[I]t is a habit of mankind to entrust to careless hope what they long for, and to use sovereign reason to thrust aside what they do not desire.
Thucydides, The Landmark Thucydides, edited by Robert B. Strassler, p. 282.
Liberalism as Denial of Religious Truth
Liberalism is the denial of the moral obligation to believe objective religious truth. It is caused by the substitution of subjective opinion for authentic faith. Although technically a heresy, most liberals are not formal heretics. Nevertheless, the deleterious consequences that follow liberalism are the same regardless of how a liberal came to his beliefs.
Truth and Opinion
To liberals, the idea that there can be or even is an objective religious truth is hard or impossible to accept. Truth is not confined to only what can be seen or measured as in science, but embraces all possible statements about reality. To be a true statement there must be a correspondence between the statement and reality. When a person states, “The sky is blue.” he is making a claim about reality and his claim is judged by that reality. Given that blue is electromagnetic radiation of a certain wavelength, then either visual inspection or for the more scientific measuring the wavelength will verify that the statement is true. Another term for an objective truth is, as I shall borrow from a philosopher I respect, a matter of fact.

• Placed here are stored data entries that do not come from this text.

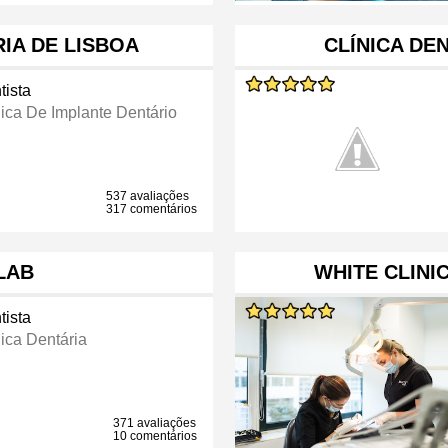
RIA DE LISBOA
CLÍNICA DE
tista
nica De Implante Dentário
537 avaliações
317 comentários
LAB
WHITE CLINI
tista
nica Dentária
371 avaliações
10 comentários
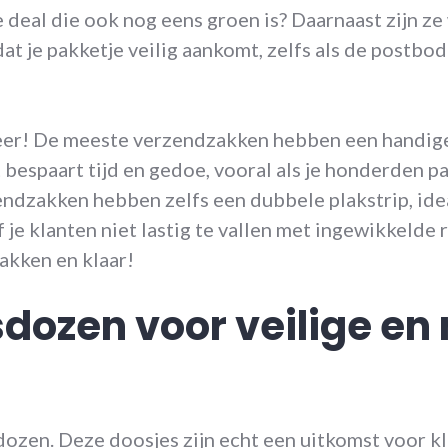
e deal die ook nog eens groen is? Daarnaast zijn z
at je pakketje veilig aankomt, zelfs als de postbo
eer! De meeste verzendzakken hebben een handige
 bespaart tijd en gedoe, vooral als je honderden p
ndzakken hebben zelfs een dubbele plakstrip, ide
je klanten niet lastig te vallen met ingewikkelde
kken en klaar!
dozen voor veilige en 
ozen. Deze doosjes zijn echt een uitkomst voor kl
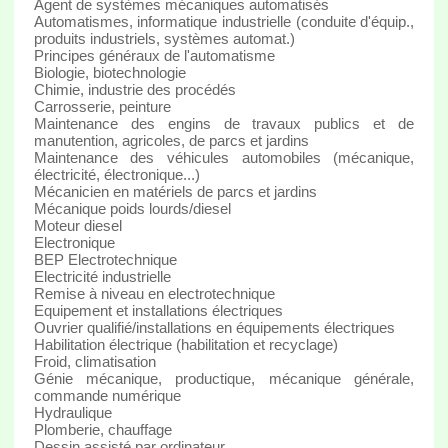
Agent de systèmes mécaniques automatisés
Automatismes, informatique industrielle (conduite d'équip.,
produits industriels, systèmes automat.)
Principes généraux de l'automatisme
Biologie, biotechnologie
Chimie, industrie des procédés
Carrosserie, peinture
Maintenance des engins de travaux publics et de
manutention, agricoles, de parcs et jardins
Maintenance des véhicules automobiles (mécanique,
électricité, électronique...)
Mécanicien en matériels de parcs et jardins
Mécanique poids lourds/diesel
Moteur diesel
Electronique
BEP Electrotechnique
Electricité industrielle
Remise à niveau en electrotechnique
Equipement et installations électriques
Ouvrier qualifié/installations en équipements électriques
Habilitation électrique (habilitation et recyclage)
Froid, climatisation
Génie mécanique, productique, mécanique générale,
commande numérique
Hydraulique
Plomberie, chauffage
Dessin assisté par ordinateur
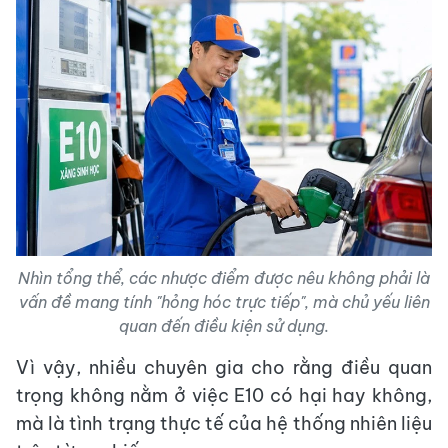
Nhìn tổng thể, các nhược điểm được nêu không phải là
vấn đề mang tính "hỏng hóc trực tiếp", mà chủ yếu liên
quan đến điều kiện sử dụng.
Vì vậy, nhiều chuyên gia cho rằng điều quan
trọng không nằm ở việc E10 có hại hay không,
mà là tình trạng thực tế của hệ thống nhiên liệu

Religions make a claim about the nature of God and His relation to man. Every religion claims to know the objective religious truth and its adherents believe its tenants and ideally it shapes their actions. The question that confronts every man is: Which is the true religion? Given that religions describe a certain part of reality and given that religions differ in their claims about this reality then of all of the religions there must be one which accurately expounds the way things are. This one religion is the true Religion and others are false religions.
Now, it is not true that all truths are objective. There are some subjective truths. These are those truths that vary from person to person, from time to time, or from place to place. Principally, subjective truths are those pertaining to taste or custom. A person stating, “Carrots are tasty.” is stating a subjective truth. He may personally like carrots, but not everyone will share his opinion. Other examples of subjective truths are local customs. In the past, it was more common for persons to wear hats. Thus stating that, “Men should wear hats” would be a truth peculiar to a time and place where this was the custom or merely a statement of a personal preference. A subjective truth is again to use a borrowed phrase a matter of taste.
Subjective truth is not the same as subjective opinion. One common understanding of the word opinion (which I will adopt), is that an opinion is a strongly held belief with no evidence. Therefore, for my purposes a belief is an acceptance and conviction of truth based on some rational sufficiently good evidence. A subjective opinion is a rationally unjustified claim masquerading as a belief in some objective truth.
Evidence for Beliefs
What constitutes rationally sufficient good evidence? Evidence can be of four different kinds. One, it can be self-evident or what is commonly known as intuitive knowledge. Two, it can be reasoned. Third, it can be knowledge that is universally acknowledged by other humans. Finally, evidence can be the belief of some trustworthy authority.
Of these four types of evidence, only the second and the final have the potential to be rationally unjustified. Given that it is possible for humans to make mistakes in reasoning, bad reasoning will result in bad evidence. For obvious reasons, when one accepts that something is true based on authority, the strength of the evidence is only as strong as the knowledge and character of the said authority. Self-evident knowledge has no need for justification and provided that one is correct in one’s estimation that the knowledge is truly accepted universally (scientists have given it a precise number: 90%) then such knowledge is infallible.
Consider again the fourth kind of evidence. When one accepts the truth of something based on an authority they are taking the truth on faith. If the authority is fallible such as a human being then it is fallible faith. If the authority is infallible as in the case of God, then it is an infallible faith.
Given the above it is possible to fully explain liberalism.
With liberalism, a subjective opinion formed through wishful thinking states that religious truth is not true because it has been revealed by God, but because it seems reasonable. Liberals substitute reason for faith. The false first principle from which all else that is liberal flows is that humans are morally free to believe whatever they want (i.e. find “reasonable”) in the realm of religion.